Dataset records:
· · · · · · ·

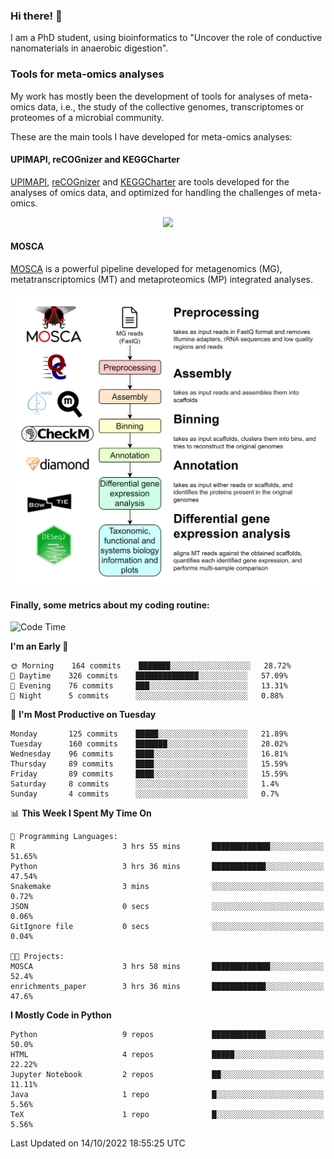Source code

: ### Hi there! 👋

I am a PhD student, using bioinformatics to "Uncover the role of conductive nanomaterials in anaerobic digestion".

### Tools for meta-omics analyses

My work has mostly been the development of tools for analyses of meta-omics data, i.e., the study of the collective genomes, transcriptomes or proteomes of a microbial community.

These are the main tools I have developed for meta-omics analyses:

#### UPIMAPI, reCOGnizer and KEGGCharter

[UPIMAPI](https://github.com/iquasere/UPIMAPI), [reCOGnizer](https://github.com/iquasere/reCOGnizer) and [KEGGCharter](https://github.com/iquasere/KEGGCharter) are tools developed for the analyses of omics data, and optimized for handling the challenges of meta-omics.

<p align="center">
    <img src="assets/annotation_paper.png">
</p>

#### MOSCA

[MOSCA](https://github.com/iquasere/MOSCA) is a powerful pipeline developed for metagenomics (MG), metatranscriptomics (MT) and metaproteomics (MP) integrated analyses.

<p align="center">
    <img src="assets/mosca_workflow.png" align="center" width="700">
</p>


#### Finally, some metrics about my coding routine:

<!--START_SECTION:waka-->
![Code Time](http://img.shields.io/badge/Code%20Time-369%20hrs%2027%20mins-blue)

**I'm an Early 🐤** 

```text
🌞 Morning    164 commits    ███████░░░░░░░░░░░░░░░░░░   28.72% 
🌆 Daytime    326 commits    ██████████████░░░░░░░░░░░   57.09% 
🌃 Evening    76 commits     ███░░░░░░░░░░░░░░░░░░░░░░   13.31% 
🌙 Night      5 commits      ░░░░░░░░░░░░░░░░░░░░░░░░░   0.88%

```
📅 **I'm Most Productive on Tuesday** 

```text
Monday       125 commits    █████░░░░░░░░░░░░░░░░░░░░   21.89% 
Tuesday      160 commits    ███████░░░░░░░░░░░░░░░░░░   28.02% 
Wednesday    96 commits     ████░░░░░░░░░░░░░░░░░░░░░   16.81% 
Thursday     89 commits     ████░░░░░░░░░░░░░░░░░░░░░   15.59% 
Friday       89 commits     ████░░░░░░░░░░░░░░░░░░░░░   15.59% 
Saturday     8 commits      ░░░░░░░░░░░░░░░░░░░░░░░░░   1.4% 
Sunday       4 commits      ░░░░░░░░░░░░░░░░░░░░░░░░░   0.7%

```


📊 **This Week I Spent My Time On** 

```text
💬 Programming Languages: 
R                        3 hrs 55 mins       █████████████░░░░░░░░░░░░   51.65% 
Python                   3 hrs 36 mins       ████████████░░░░░░░░░░░░░   47.54% 
Snakemake                3 mins              ░░░░░░░░░░░░░░░░░░░░░░░░░   0.72% 
JSON                     0 secs              ░░░░░░░░░░░░░░░░░░░░░░░░░   0.06% 
GitIgnore file           0 secs              ░░░░░░░░░░░░░░░░░░░░░░░░░   0.04%

🐱‍💻 Projects: 
MOSCA                    3 hrs 58 mins       █████████████░░░░░░░░░░░░   52.4% 
enrichments_paper        3 hrs 36 mins       ████████████░░░░░░░░░░░░░   47.6%

```

**I Mostly Code in Python** 

```text
Python                   9 repos             ████████████░░░░░░░░░░░░░   50.0% 
HTML                     4 repos             █████░░░░░░░░░░░░░░░░░░░░   22.22% 
Jupyter Notebook         2 repos             ██░░░░░░░░░░░░░░░░░░░░░░░   11.11% 
Java                     1 repo              █░░░░░░░░░░░░░░░░░░░░░░░░   5.56% 
TeX                      1 repo              █░░░░░░░░░░░░░░░░░░░░░░░░   5.56%

```



 Last Updated on 14/10/2022 18:55:25 UTC
<!--END_SECTION:waka-->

· · · · · · ·

What you are asked to do: Some lines above may contain the string "Python". State how many of them the records have, and nothing more.

Result of the exercise: 3